__WHAT YOU WILL DO__.
• 1. From the summary of the RRM2 bladder cancer study, copy the part that opens with the words containing "Purpose of the" and closes with "BLCA tissue microarrays.".
• 2. Continue the summary of the RRM2 bladder cancer study, starting after its last sentence.

───── EXCERPTED PASSAGE ─────

Purpose of the Study:

  • To investigate the prognostic significance and functional role of RRM2 in BLCA.
  • To elucidate the underlying molecular mechanisms by which RRM2 influences BLCA progression.
  • To evaluate RRM2 as a potential prognostic biomarker and therapeutic target for BLCA.

Main Methods:

  • Analysis of RRM2 expression in TCGA dataset and BLCA tissue microarrays.
  • In vitro assays (CCK8, colony formation, wound healing, Transwell) to assess RRM2's role in cell proliferation and migration.
  • Western blot and Gene Set Enrichment Analysis to investigate associated molecular pathways, including EMT, apoptosis, cell cycle, and PI3K/AKT/mTOR signaling.

Main Results:

  • RRM2 expression is significantly upregulated in BLCA tissues and cells.
  • Elevated RRM2 correlates with advanced tumor stage, higher grade, and poorer patient survival.

───── DATA SUPPLIED ─────

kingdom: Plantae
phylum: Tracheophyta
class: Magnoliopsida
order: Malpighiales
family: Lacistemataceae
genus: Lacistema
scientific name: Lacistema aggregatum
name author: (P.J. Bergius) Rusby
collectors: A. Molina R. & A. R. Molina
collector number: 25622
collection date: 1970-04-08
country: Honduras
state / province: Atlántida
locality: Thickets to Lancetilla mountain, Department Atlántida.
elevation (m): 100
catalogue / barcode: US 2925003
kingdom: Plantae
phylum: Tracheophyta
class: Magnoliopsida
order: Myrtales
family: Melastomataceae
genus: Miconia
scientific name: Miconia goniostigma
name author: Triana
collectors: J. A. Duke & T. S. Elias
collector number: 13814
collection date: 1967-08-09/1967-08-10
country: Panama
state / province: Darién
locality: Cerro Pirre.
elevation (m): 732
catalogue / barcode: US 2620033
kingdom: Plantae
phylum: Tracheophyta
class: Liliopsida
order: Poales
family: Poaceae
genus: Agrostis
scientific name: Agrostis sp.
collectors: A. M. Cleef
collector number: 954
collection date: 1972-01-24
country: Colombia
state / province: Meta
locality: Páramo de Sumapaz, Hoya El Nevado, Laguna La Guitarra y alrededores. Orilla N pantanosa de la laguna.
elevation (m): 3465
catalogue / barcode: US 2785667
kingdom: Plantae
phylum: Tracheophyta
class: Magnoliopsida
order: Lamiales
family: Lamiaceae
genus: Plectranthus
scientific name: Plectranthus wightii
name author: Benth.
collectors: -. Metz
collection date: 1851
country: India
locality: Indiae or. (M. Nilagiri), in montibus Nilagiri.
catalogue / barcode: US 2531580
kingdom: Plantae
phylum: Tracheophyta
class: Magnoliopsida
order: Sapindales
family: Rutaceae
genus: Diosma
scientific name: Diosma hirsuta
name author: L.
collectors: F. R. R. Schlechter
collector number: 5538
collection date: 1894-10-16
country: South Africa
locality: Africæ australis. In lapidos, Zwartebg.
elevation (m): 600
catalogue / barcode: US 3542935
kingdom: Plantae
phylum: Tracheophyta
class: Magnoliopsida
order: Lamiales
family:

─────

__RESULTS__.
• 1.
Purpose of the Study:

  • To investigate the prognostic significance and functional role of RRM2 in BLCA.
  • To elucidate the underlying molecular mechanisms by which RRM2 influences BLCA progression.
  • To evaluate RRM2 as a potential prognostic biomarker and therapeutic target for BLCA.

Main Methods:

  • Analysis of RRM2 expression in TCGA dataset and BLCA tissue microarrays.

• 2.
  • RRM2 knockdown inhibits BLCA cell proliferation and migration, induces apoptosis, and causes G0/G1 cell cycle arrest.
  • RRM2 promotes BLCA progression via activation of the PI3K/AKT/mTOR pathway.

Conclusions:

  • RRM2 is a significant oncoprotein in BLCA, associated with aggressive disease and poor prognosis.
  • RRM2 facilitates BLCA progression by promoting proliferation, migration, and inhibiting apoptosis and cell cycle arrest.
  • RRM2's role in activating the PI3K/AKT/mTOR pathway highlights its potential as a therapeutic target for BLCA.